Diffuser change upgraded to 0.26.3 along with MLPERF SD XL support #1135

ANSHUMAN87 · 2024-07-13T08:13:22Z

1. MLPERF SD XL inference related change unstreamed
2. All Diffuser changes upgraded to 0.26.3

JH...

HuggingFaceDocBuilderDev · 2024-07-13T08:17:09Z

The docs for this PR live here. All of your documentation changes will be reflected on that endpoint. The docs are available until 30 days after the last update.

sywangyi · 2024-07-15T06:59:06Z

@yuanwu2017 @cfgfung please be aware of it.

dsocek · 2024-07-15T20:46:11Z

optimum/habana/diffusers/pipelines/stable_diffusion_xl/pipeline_stable_diffusion_xl.py

+    set_attn_processor_hpu(self, processor)
+
+
+class StableDiffusionXLPipeline_HPU(StableDiffusionXLPipeline):


May need some comments.

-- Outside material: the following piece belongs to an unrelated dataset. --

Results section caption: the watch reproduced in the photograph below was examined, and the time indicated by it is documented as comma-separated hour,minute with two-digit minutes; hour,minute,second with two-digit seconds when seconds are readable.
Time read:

Why do we introduce this new class in addition to GaudiStableDiffusionXLPipeline? Should we create a sample with this pipeline in examples?

StableDiffusionXLPipeline_HPU is not used in any example.

StableDiffusionXLPipeline_HPU implementation is used by MLPERF SD XL workload published in model garden. So the usage in optimum-habana wont be visible. We could not find subtle way to merge existing GaudiStableDiffusionXLPipeline changes to MLPERF SD XL related change present in StableDiffusionXLPipeline_HPU .

JH...!

Let's move this new class and all the related changes in this file to a new file called pipeline_stable_diffusion_xl_mlperf.py please. It will be clearer and easier to maintain.

optimum/habana/diffusers/pipelines/stable_diffusion_xl/pipeline_stable_diffusion_xl.py

sywangyi · 2024-07-16T04:53:41Z

optimum/habana/diffusers/models/attention_processor.py

+          super().__init__()
+
+      def forward(self, x, dim = None, invAttnHead= None):
+          return torch.ops.hpu.softmax_fp8(x, dim,  None, None, invAttnHead)


why is softmax_fp8 used here? support stable diffuser for fp8?

Current support is for FP8 only.

sywangyi · 2024-07-16T05:03:51Z

optimum/habana/diffusers/schedulers/scheduling_euler_discrete.py

        # Upcast to avoid precision issues when computing prev_sample
        sample = sample.to(torch.float32)

-        sigma, sigma_next = self.get_params(timestep)
+        if self.hpu_opt:


what's is this hpu_opt for? see self.hpu_opt = False in init, not found "self.hpu_opt = True" in any place.

"self.hpu_opt = True" will be done in MLPERF SD XL repo where we instantiate the class. In optimum-habana, wont be visible. By default is set to False, so that current flow is intact in optimum-habana.

JH...!

@ANSHUMAN87 do you mean optimum-habana doesn't need hpu_opt =true and no need for optimum-habana ? or you don't have method to set it to true for optimum-habana?

As of now, optimum-habana no need to set to True, in case in future needed, user can instantiate the class and set to True, if user wants to use those optimizations. Those optimizations are applicable only for MLPERF SD-XL repo currently.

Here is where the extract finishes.